Vision models and audio models have both improved rapidly, but multimodal LLMs still struggle with first-person video that requires understanding both. I think this is a major bottleneck in egocentric AI, and it’s a data problem more than an architecture problem.

First-Person Video is an Audio Problem

Third-person video is forgiving: stable camera, framed scene, subject in view. First-person video breaks those assumptions. The camera moves constantly, hands occlude the scene, and the person whose actions matter most is never visible. A knife hitting a cutting board when the hands are out of frame, a door closing off-screen, a conversation that explains why the person just changed tasks: in egocentric video, audio routinely carries context that vision misses.

Most multimodal LLMs bias heavily toward visual signals in egocentric settings because that’s what the training data rewards. Existing egocentric datasets lack text labels that coherently capture both modalities together. Narrations describe what’s visible, not what’s audible. So models learn to neglect audio cues. A vision-only model can identify objects on a counter but can’t tell that the pan is sizzling. It misses the verbal instruction that triggered a task switch. It has no way to detect an off-screen doorbell or timer.

Fix the Data, Fix the Model

EgoAVU builds a data generation pipeline that links audio and visual context during annotation. Cross-modal correlation modeling enriches narrations with joint audio-visual information, so the training signal has both modalities entangled from the start rather than fused at inference.

The resulting dataset, EgoAVU-Instruct, has 3 million samples. Fine-tuning multimodal LLMs on it yields up to 113% improvement on the EgoAVU benchmark and transfers to other egocentric benchmarks: up to 28% relative improvement on EgoTempo and EgoIllusion without being trained on them. The architectures didn’t change; the data did.

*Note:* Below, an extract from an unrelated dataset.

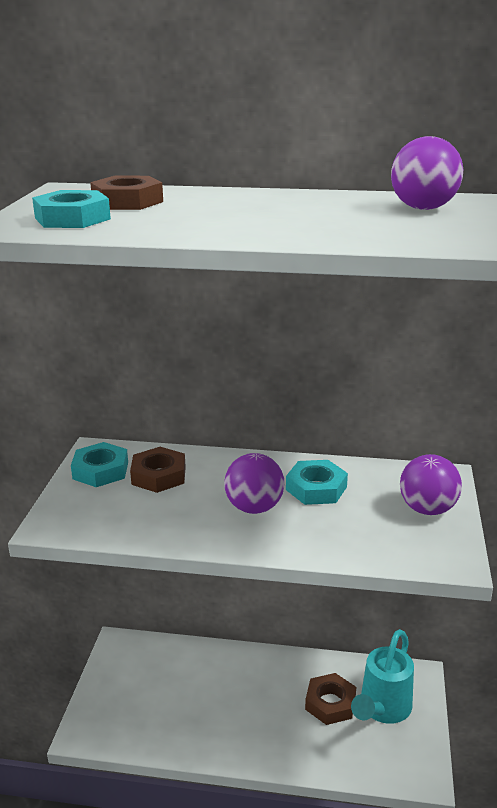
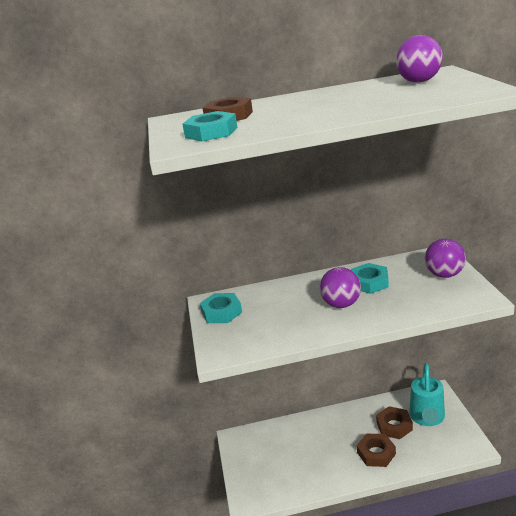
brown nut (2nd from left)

SLAP shows the same pattern on the audio side. It scales language-audio pretraining to 109 million audio-text pairs, up from a few million in prior CLAP-style models, while supporting variable-duration audio and combining contrastive, self-supervised, and captioning objectives in a single stage. State-of-the-art on audio-text retrieval and zero-shot classification.

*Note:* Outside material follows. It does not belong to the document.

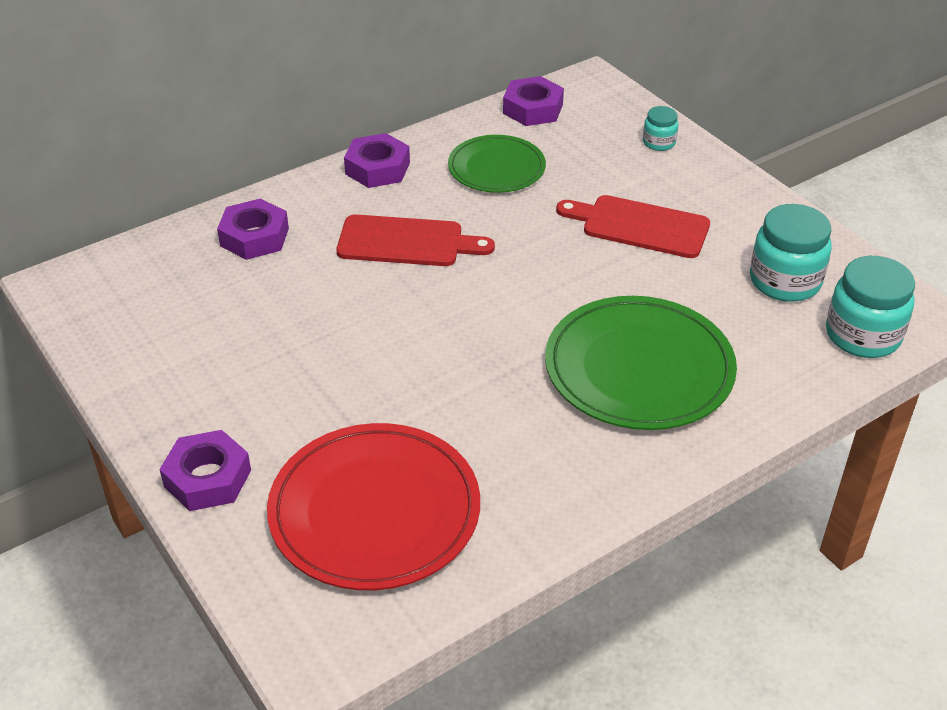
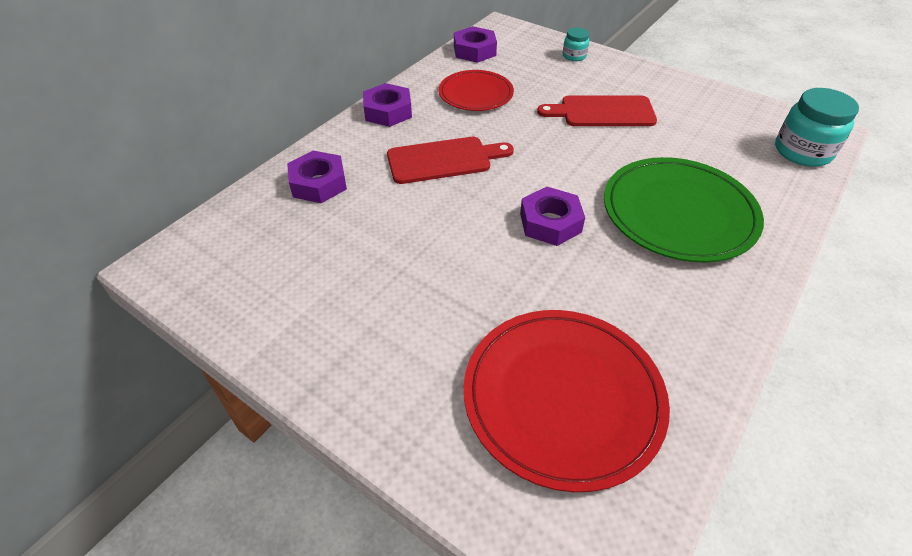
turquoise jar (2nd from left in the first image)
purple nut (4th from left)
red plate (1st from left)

Beyond Data: Temporal Alignment, Modality Trust, and On-Device Cost

EgoAVU and SLAP each solve part of the problem: better audio-visual data, better audio representations. But data is only the first bottleneck.

Audio and visual events don’t always coincide: a microwave beep precedes the door opening by several seconds, a notification sound triggers a head turn a moment later. Models need to learn these causal and temporal relationships, not just co-occurrence within the same clip. And even when events are aligned, which modality to trust depends on context. In a noisy kitchen, audio may be unreliable for identifying specific actions, but in a quiet office, a keyboard click is more informative than a static frame of someone at a desk. Current fusion approaches are mostly context-blind.

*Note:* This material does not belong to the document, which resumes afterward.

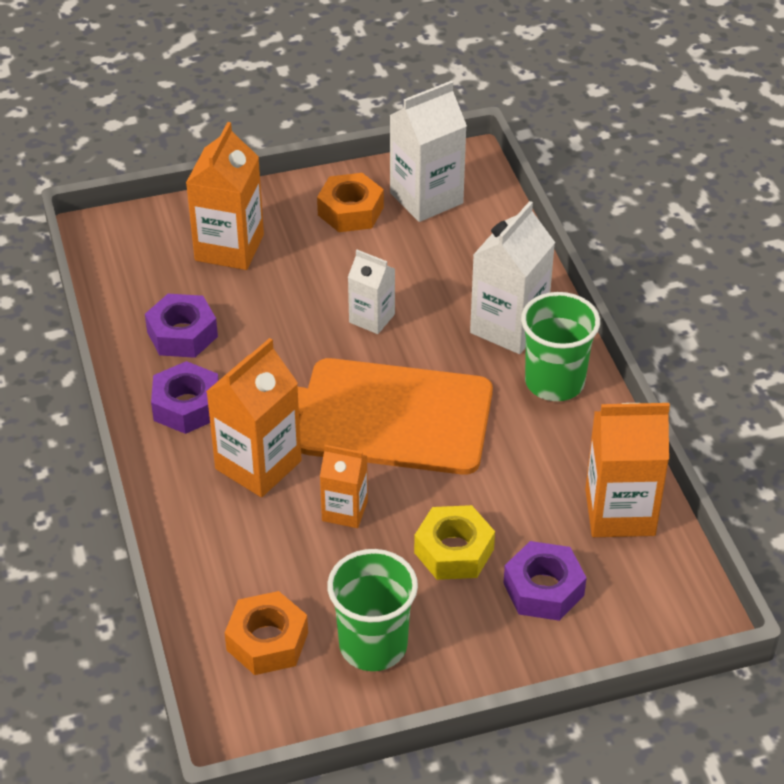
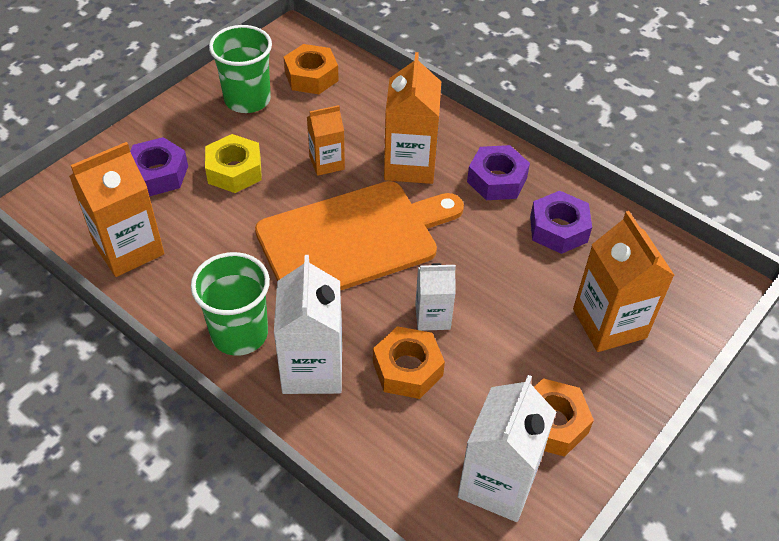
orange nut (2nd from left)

These problems get harder on-device. Egocentric applications like AR glasses are latency-sensitive and power-constrained. Processing both audio and video streams in real time is a systems challenge on top of the modeling one, and the fusion layer can’t be an expensive addition on top of already-heavy encoders.

The vision-language and audio-language stacks are each maturing independently. Joint audio-visual understanding that works on real hardware at real-time latency is the harder, less explored problem.